(INFORMATION PROVIDED Opens)

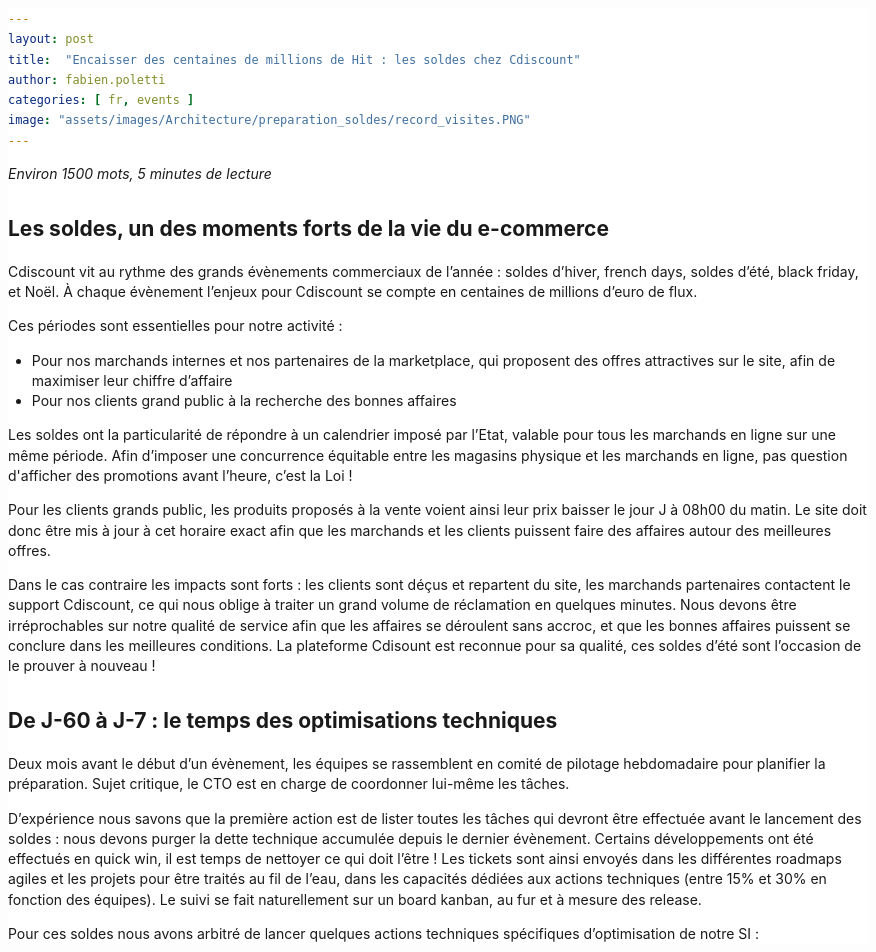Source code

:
 ```yaml
---
layout: post
title:  "Encaisser des centaines de millions de Hit : les soldes chez Cdiscount"
author: fabien.poletti
categories: [ fr, events ]
image: "assets/images/Architecture/preparation_soldes/record_visites.PNG"
---
```

_Environ 1500 mots, 5 minutes de lecture_

## Les soldes, un des moments forts de la vie du e-commerce
Cdiscount vit au rythme des grands évènements commerciaux de l’année : soldes d’hiver, french days, soldes d’été, black friday, et Noël. À chaque évènement l’enjeux pour Cdiscount se compte en centaines de millions d’euro de flux. 

Ces périodes sont essentielles pour notre activité : 
- Pour nos marchands internes et nos partenaires de la marketplace, qui proposent des offres attractives sur le site, afin de maximiser leur chiffre d’affaire 
- Pour nos clients grand public à la recherche des bonnes affaires 

Les soldes ont la particularité de répondre à un calendrier imposé par l’Etat, valable pour tous les marchands en ligne sur une même période. Afin d’imposer une concurrence équitable entre les magasins physique et les marchands en ligne, pas question d'afficher des promotions avant l’heure, c’est la Loi !  

Pour les clients grands public, les produits proposés à la vente voient ainsi leur prix baisser le jour J à 08h00 du matin. Le site doit donc être mis à jour à cet horaire exact afin que les marchands et les clients puissent faire des affaires autour des meilleures offres. 

Dans le cas contraire les impacts sont forts : les clients sont déçus et repartent du site, les marchands partenaires contactent le support Cdiscount, ce qui nous oblige à traiter un grand volume de réclamation en quelques minutes. Nous devons être irréprochables sur notre qualité de service afin que les affaires se déroulent sans accroc, et que les bonnes affaires puissent se conclure dans les meilleures conditions. La plateforme Cdisount est reconnue pour sa qualité, ces soldes d’été sont l’occasion de le prouver à nouveau ! 

## De J-60 à J-7 : le temps des optimisations techniques
Deux mois avant le début d’un évènement, les équipes se rassemblent en comité de pilotage hebdomadaire pour planifier la préparation. Sujet critique, le CTO est en charge de coordonner lui-même les tâches. 

D’expérience nous savons que la première action est de lister toutes les tâches qui devront être effectuée avant le lancement des soldes : nous devons purger la dette technique accumulée depuis le dernier évènement. Certains développements ont été effectués en quick win, il est temps de nettoyer ce qui doit l’être ! Les tickets sont ainsi envoyés dans les différentes roadmaps agiles et les projets pour être traités au fil de l’eau, dans les capacités dédiées aux actions techniques (entre 15% et 30% en fonction des équipes). Le suivi se fait naturellement sur un board kanban, au fur et à mesure des release.    

Pour ces soldes nous avons arbitré de lancer quelques actions techniques spécifiques d’optimisation de notre SI :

(INFORMATION PROVIDED Closes)

> _YOUR TASK_: Checking the data above line by line, please work out how many lines include "centaines", and reply with the number only.

> _ANSWER BELOW_: 2